What the task requires - Each line that includes "rozpowszechnił" must be copied from the records.

(Information shown Opens)

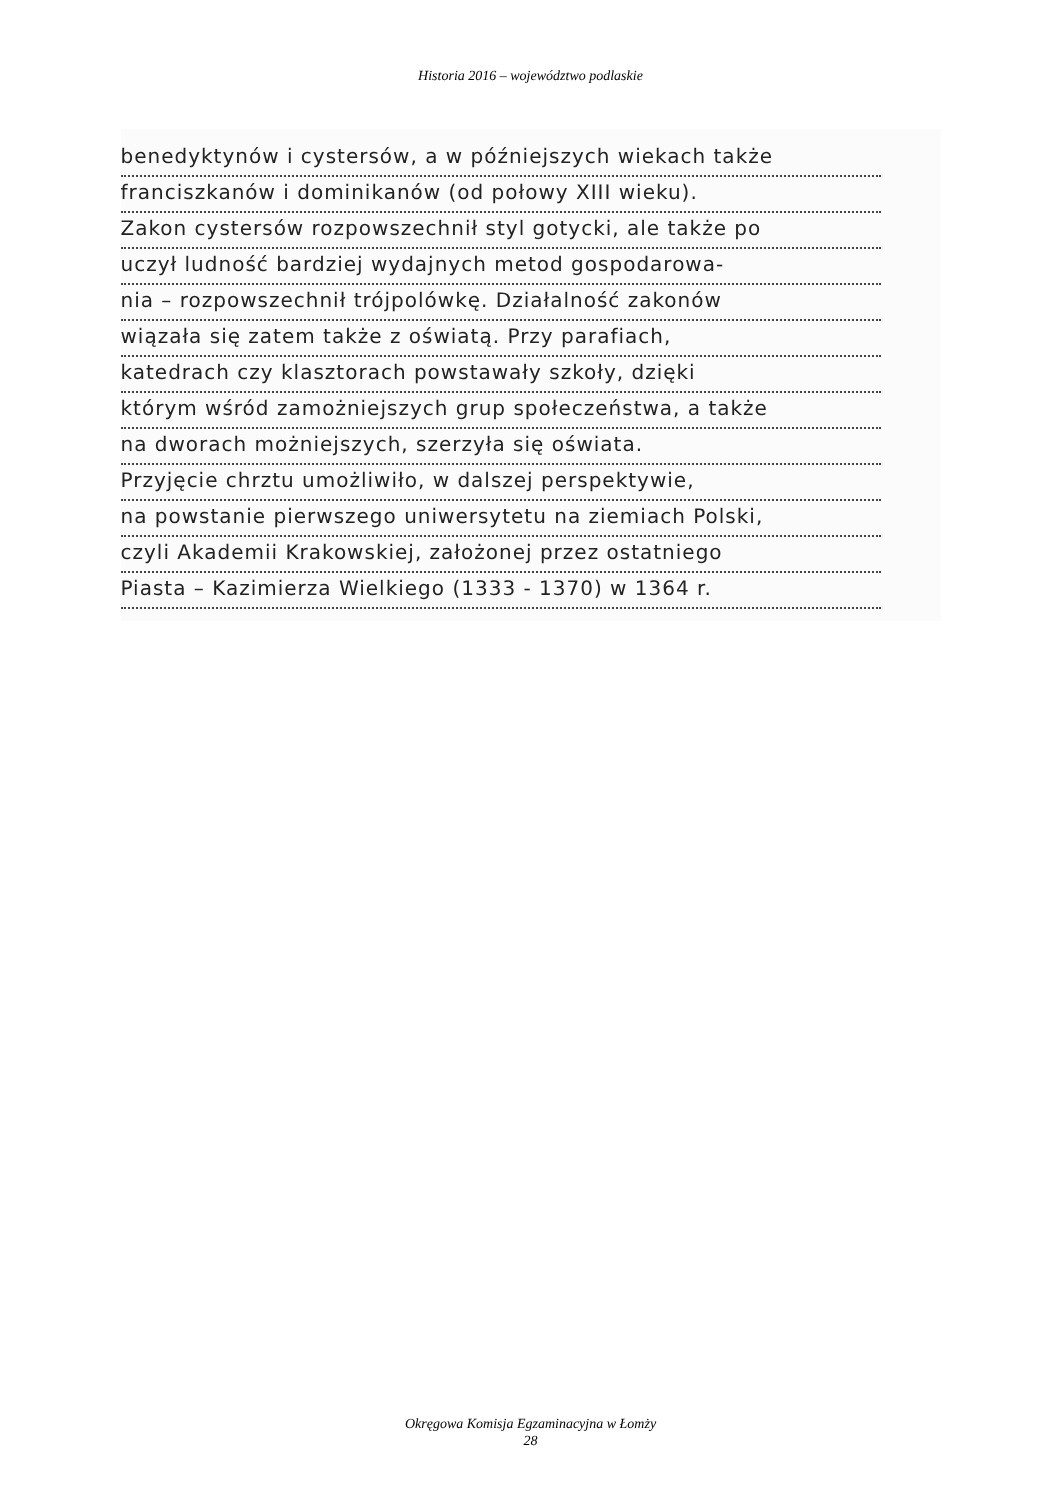Historia 2016 – województwo podlaskie
benedyktynów i cystersów, a w późniejszych wiekach także
franciszkanów i dominikanów (od połowy XIII wieku).
Zakon cystersów rozpowszechnił styl gotycki, ale także po
uczył ludność bardziej wydajnych metod gospodarowa-
nia – rozpowszechnił trójpolówkę. Działalność zakonów
wiązała się zatem także z oświatą. Przy parafiach,
katedrach czy klasztorach powstawały szkoły, dzięki
którym wśród zamożniejszych grup społeczeństwa, a także
na dworach możniejszych, szerzyła się oświata.
Przyjęcie chrztu umożliwiło, w dalszej perspektywie,
na powstanie pierwszego uniwersytetu na ziemiach Polski,
czyli Akademii Krakowskiej, założonej przez ostatniego
Piasta – Kazimierza Wielkiego (1333 - 1370) w 1364 r.
Okręgowa Komisja Egzaminacyjna w Łomży
28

(Information shown Closes)

Solved exercise -
Zakon cystersów rozpowszechnił styl gotycki, ale także po
nia – rozpowszechnił trójpolówkę. Działalność zakonów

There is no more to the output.